If the body cannot be reconciled with Model, the shaper fails closed with a 500 — never unmasked data.

Terminal window
# Mint a token for Ada (role: user, org: A)
$ TOKEN=$(curl -sX POST http://localhost:3002/token \
-d 'grant_type=password&username=ada@example.com&password=password' \
| jq -r .access_token)
# Ada can see her org's users
$ curl -s http://localhost:3003/users \
-H "Authorization: Bearer $TOKEN" | jq '.[].name'
"Ada Lovelace"
"Bob Engineer" # same org
# Ada cannot reach a user in another org
$ curl -s -o /dev/null -w "%{http_code}\n" \
http://localhost:3003/users/0193c1ee-...other-org \
-H "Authorization: Bearer $TOKEN"
403
# password_hash is never in the body — it's #[expose(skip)]
$ curl -s http://localhost:3003/users -H "Authorization: Bearer $TOKEN" \
| jq '.[0] | keys'
[ "email", "id", "name", "org_id" ]

apps/auth issues tokens (signs with the private EdDSA key); apps/api verifies them (holds only the public key). They share the same Claims type via the identity crate, never RPC each other, and the resource server cannot mint a token even if it wanted to.

Terminal window
just dev auth # token issuer on :3002
just dev api # resource server on :3003

When one route needs stricter rules than the controller default:

#[delete("/:id")]
#[use_guards(AdminGuard)]
async fn delete(&self, ...) { /* ... */ }

#[meta] + Reflector for declarative policies

Section titled “#[meta] + Reflector for declarative policies”
#[get("/admin")]
#[use_guards(RolesGuard)]
#[meta(Roles(["admin", "auditor"]))]
async fn admin(&self) -> &'static str { "ok" }

The guard reads Reflector::new(req).get::<Roles>() and decides.
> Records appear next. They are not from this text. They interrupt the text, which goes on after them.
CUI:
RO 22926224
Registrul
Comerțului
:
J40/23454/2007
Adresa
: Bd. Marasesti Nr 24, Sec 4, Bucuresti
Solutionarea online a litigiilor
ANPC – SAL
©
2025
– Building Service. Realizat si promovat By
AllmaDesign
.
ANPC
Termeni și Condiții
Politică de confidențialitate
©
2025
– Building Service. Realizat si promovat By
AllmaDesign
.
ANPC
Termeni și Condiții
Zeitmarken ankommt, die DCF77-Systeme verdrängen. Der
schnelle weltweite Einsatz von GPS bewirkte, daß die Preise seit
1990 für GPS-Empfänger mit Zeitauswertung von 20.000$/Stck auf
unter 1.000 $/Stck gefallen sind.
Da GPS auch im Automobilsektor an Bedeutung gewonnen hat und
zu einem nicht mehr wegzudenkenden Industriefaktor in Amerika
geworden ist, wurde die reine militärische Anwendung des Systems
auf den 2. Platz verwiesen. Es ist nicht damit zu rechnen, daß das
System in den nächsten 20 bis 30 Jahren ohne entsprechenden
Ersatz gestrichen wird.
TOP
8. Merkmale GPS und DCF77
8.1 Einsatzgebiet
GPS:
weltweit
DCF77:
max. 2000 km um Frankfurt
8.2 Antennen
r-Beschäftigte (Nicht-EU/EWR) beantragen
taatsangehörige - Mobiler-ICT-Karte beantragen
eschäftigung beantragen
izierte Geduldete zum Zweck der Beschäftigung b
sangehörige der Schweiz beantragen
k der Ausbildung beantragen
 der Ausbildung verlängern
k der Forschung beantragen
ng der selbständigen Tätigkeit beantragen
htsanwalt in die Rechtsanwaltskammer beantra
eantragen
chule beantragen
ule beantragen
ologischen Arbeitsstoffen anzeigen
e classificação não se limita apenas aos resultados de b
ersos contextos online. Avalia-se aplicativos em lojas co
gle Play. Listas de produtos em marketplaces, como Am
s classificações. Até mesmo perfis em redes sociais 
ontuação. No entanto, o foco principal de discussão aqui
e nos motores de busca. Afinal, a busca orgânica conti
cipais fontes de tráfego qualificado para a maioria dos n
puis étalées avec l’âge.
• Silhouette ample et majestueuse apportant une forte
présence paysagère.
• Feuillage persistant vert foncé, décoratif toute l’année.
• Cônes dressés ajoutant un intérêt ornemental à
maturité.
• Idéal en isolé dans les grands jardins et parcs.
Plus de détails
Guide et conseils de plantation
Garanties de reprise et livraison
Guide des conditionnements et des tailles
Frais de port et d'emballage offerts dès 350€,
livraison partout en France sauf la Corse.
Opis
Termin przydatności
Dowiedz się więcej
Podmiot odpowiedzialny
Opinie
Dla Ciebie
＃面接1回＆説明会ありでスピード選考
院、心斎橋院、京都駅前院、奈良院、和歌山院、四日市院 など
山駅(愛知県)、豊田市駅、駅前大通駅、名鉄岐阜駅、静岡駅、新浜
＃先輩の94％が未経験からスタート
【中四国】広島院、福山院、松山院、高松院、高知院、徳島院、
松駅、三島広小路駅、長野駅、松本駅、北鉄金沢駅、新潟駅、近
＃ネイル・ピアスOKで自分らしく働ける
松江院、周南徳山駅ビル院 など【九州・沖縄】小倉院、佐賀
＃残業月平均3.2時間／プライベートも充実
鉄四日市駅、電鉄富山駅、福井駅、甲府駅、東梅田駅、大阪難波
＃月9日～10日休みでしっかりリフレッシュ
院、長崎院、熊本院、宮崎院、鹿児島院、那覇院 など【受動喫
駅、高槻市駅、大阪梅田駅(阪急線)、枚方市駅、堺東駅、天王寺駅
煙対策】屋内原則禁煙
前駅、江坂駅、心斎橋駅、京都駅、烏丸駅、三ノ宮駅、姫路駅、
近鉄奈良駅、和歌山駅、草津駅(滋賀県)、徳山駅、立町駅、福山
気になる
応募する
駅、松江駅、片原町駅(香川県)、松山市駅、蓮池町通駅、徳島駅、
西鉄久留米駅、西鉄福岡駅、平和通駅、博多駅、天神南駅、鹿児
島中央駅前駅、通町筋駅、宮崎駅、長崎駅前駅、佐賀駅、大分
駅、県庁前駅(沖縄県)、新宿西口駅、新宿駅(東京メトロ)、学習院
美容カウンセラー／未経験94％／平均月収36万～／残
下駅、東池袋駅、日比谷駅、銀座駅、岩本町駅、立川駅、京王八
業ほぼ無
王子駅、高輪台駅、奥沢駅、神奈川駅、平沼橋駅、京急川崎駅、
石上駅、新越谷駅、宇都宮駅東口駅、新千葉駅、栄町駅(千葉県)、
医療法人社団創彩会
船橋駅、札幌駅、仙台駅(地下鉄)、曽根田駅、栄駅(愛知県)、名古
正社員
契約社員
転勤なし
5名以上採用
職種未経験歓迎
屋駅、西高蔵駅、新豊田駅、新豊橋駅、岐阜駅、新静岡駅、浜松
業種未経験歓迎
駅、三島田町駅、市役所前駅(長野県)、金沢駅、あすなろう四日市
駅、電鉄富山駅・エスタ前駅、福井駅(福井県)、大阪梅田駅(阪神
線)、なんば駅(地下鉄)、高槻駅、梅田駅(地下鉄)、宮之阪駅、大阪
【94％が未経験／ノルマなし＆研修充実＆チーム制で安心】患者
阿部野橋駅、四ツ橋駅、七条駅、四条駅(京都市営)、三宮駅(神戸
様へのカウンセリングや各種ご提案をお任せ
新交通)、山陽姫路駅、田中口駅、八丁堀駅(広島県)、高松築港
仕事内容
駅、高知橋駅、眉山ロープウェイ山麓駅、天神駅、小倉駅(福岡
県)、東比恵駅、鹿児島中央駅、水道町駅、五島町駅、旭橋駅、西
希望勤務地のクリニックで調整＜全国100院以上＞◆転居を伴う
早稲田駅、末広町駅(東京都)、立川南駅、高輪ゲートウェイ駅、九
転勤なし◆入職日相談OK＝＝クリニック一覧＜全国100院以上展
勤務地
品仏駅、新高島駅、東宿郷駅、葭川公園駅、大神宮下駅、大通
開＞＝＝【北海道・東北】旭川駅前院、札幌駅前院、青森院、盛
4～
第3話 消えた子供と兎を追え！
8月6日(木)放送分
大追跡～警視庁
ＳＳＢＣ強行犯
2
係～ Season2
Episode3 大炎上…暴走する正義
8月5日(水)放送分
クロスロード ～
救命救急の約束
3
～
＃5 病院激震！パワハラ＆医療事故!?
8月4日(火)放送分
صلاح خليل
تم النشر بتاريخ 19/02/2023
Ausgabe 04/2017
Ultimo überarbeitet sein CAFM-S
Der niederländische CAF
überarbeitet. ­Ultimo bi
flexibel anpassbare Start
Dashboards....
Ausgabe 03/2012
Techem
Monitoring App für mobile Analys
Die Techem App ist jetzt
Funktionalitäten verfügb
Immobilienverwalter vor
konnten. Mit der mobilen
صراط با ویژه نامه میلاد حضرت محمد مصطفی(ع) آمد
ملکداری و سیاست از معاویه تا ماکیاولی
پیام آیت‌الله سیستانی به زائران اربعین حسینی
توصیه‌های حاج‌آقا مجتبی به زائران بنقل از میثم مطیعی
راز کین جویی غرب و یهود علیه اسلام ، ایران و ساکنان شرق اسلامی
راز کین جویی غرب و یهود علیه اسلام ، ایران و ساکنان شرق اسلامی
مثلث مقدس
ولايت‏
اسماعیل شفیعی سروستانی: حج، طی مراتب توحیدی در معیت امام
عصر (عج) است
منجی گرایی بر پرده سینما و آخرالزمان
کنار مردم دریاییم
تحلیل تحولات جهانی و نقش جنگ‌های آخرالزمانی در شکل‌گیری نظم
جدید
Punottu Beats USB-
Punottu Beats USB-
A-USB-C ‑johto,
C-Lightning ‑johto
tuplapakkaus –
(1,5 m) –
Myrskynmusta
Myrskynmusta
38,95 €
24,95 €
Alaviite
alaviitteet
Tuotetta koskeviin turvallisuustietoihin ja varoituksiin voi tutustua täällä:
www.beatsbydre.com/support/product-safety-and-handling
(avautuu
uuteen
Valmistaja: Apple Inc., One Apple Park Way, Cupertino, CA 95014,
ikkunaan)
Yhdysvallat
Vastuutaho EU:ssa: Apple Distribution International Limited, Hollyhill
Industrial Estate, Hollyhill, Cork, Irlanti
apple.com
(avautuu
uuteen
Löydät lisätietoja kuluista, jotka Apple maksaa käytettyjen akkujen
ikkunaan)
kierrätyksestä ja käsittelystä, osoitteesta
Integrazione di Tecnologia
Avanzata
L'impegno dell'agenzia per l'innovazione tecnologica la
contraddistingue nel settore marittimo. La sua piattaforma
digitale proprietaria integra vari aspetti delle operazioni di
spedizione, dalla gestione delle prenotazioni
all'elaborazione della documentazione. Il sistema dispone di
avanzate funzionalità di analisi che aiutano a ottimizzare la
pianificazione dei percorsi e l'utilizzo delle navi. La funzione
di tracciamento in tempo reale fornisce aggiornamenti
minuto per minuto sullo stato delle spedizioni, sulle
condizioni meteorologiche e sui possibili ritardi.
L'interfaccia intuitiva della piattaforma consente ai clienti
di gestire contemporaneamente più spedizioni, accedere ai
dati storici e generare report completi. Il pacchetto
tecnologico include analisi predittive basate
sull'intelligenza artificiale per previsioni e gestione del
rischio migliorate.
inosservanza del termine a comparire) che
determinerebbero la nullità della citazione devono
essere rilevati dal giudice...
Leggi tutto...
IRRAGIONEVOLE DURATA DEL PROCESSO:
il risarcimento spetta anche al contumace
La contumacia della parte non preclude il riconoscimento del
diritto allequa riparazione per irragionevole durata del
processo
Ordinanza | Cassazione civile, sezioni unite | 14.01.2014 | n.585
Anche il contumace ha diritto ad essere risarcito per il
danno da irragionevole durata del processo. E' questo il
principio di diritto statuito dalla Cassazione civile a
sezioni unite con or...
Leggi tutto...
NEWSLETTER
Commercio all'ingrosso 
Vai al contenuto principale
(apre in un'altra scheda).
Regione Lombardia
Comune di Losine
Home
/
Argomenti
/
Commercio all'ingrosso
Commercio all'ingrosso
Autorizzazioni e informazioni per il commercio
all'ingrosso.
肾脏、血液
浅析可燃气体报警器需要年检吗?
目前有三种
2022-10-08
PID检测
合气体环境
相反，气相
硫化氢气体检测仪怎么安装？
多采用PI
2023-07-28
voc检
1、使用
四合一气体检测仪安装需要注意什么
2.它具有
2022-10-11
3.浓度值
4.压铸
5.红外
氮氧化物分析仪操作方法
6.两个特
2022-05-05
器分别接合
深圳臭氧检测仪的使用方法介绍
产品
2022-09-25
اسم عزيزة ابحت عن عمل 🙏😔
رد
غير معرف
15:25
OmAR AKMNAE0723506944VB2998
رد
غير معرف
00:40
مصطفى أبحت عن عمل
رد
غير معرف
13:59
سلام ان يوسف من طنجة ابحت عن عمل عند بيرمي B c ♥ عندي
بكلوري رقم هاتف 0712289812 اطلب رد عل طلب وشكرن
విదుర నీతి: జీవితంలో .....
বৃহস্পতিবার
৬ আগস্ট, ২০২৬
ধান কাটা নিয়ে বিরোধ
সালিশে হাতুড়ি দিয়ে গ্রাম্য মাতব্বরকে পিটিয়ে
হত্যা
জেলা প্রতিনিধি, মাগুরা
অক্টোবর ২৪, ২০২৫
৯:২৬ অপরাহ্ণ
  • crates/features/src/authn/Strategy, Outcome, the JWT alias.
  • crates/features/src/authz/AppAbility, the three transport modules.
  • crates/features/src/oauth/ — the OAuth2 authorization-code flow.
  • crates/nestrs-authn/ — the trait, the strategies, JWT signing/verifying.
  • crates/nestrs-authz/Ability, mask, condition_for, the shaper.